2017 was a disaster, but 2015 and 2016 were beyond elite using any mathematical rationale. The gnome claims that "there is an asterisk next to UM's College World Series record for both 2015 and 2016 because they did not beat Florida, nor did they beat a #1 seed." This is a bald-faced lie. The official NCAA records delineate that UM made the World Series in both 2015 and 2016 and there is no asterisk next to the record.

Don't be a c0cksucker. For real. There is not a single instance in which I claimed there is an "asterisk" next to UM's College World Series record. I don't care if you're stupid, just don't be dishonest. It really shows your character. Worst of all, the fact that you have to make up quotes shows that I won this thing a year ago. You're desperate.
 
The fact that he made Omaha two years in row equates to outperformance that exceeded ~99.65 of the other coaches.

He was in the top 00.35% of coaches, which means he was in the top 1, but there's no explanation for how Kevin O'Sullivan also made Omaha twice AND beat Jim Morris 6 out of 8 times. This is coming from the guy who claims to know stats.
 
The gnome picks meaningless figures (Dartmouth is 3rd series rather than 2nd, etc..) and bases his conjencture on this meaningless minutia.

The gnome portends to be the "baseball expert". I do not. My opinion is based on the data at hand. During MOrris' worst stretch, he outperformed ~83% of the 294 NCAA coaches in division 1 baseball. The trajectory between 2013 and 2016 was statistically significant. It was not due to random chance. During the past two regular seasons, Morris was superior to ~97.5% of all other coaches. The fact that he made Omaha two years in row equates to outperformance that exceeded ~99.65 of the other coaches.

You two are the baseball experts.

My view is that one does not fire a coach that is top percentile 2 of the past 3 years. (Even during his worst stretch, he was top ~17%.)

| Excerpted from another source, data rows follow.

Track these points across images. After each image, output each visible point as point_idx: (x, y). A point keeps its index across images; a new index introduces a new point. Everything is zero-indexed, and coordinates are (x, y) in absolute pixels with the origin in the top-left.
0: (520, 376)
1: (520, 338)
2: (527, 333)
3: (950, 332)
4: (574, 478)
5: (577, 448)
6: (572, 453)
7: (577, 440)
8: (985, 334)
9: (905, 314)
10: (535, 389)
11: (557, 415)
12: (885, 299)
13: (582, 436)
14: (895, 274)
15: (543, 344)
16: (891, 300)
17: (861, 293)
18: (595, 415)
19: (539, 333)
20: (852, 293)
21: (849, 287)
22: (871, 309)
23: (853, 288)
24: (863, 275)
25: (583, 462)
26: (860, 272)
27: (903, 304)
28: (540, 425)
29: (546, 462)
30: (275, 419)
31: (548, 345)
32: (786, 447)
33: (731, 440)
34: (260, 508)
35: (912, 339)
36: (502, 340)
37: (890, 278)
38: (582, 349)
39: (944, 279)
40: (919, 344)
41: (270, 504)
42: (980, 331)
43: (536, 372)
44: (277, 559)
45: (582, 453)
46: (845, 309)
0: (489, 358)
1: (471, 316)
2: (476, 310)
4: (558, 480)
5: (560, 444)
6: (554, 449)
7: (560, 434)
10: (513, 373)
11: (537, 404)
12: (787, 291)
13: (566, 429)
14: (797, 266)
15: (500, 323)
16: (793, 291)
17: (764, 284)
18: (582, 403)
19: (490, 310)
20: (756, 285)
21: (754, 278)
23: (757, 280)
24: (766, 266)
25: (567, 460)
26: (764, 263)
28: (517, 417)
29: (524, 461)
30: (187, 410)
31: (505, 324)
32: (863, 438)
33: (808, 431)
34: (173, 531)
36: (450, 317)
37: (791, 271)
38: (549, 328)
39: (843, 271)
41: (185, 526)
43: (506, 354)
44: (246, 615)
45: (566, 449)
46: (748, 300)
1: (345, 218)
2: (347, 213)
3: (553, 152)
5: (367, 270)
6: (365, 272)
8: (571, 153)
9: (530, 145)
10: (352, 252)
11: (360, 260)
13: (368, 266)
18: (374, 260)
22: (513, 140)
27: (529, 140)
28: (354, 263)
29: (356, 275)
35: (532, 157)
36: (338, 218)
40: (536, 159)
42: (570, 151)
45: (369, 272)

Nobody is talking about firing Morris. Next year is his last year anyway.


Hu? Are you for real?

Who's saying fire Morris at this point with one year left? He should have been gone several years ago. But that's moot.

So you have read this thread and you can't come up with one single name of who would fire Morris?

Just read it again. Didn't find a single post advocating for Morris to be fired.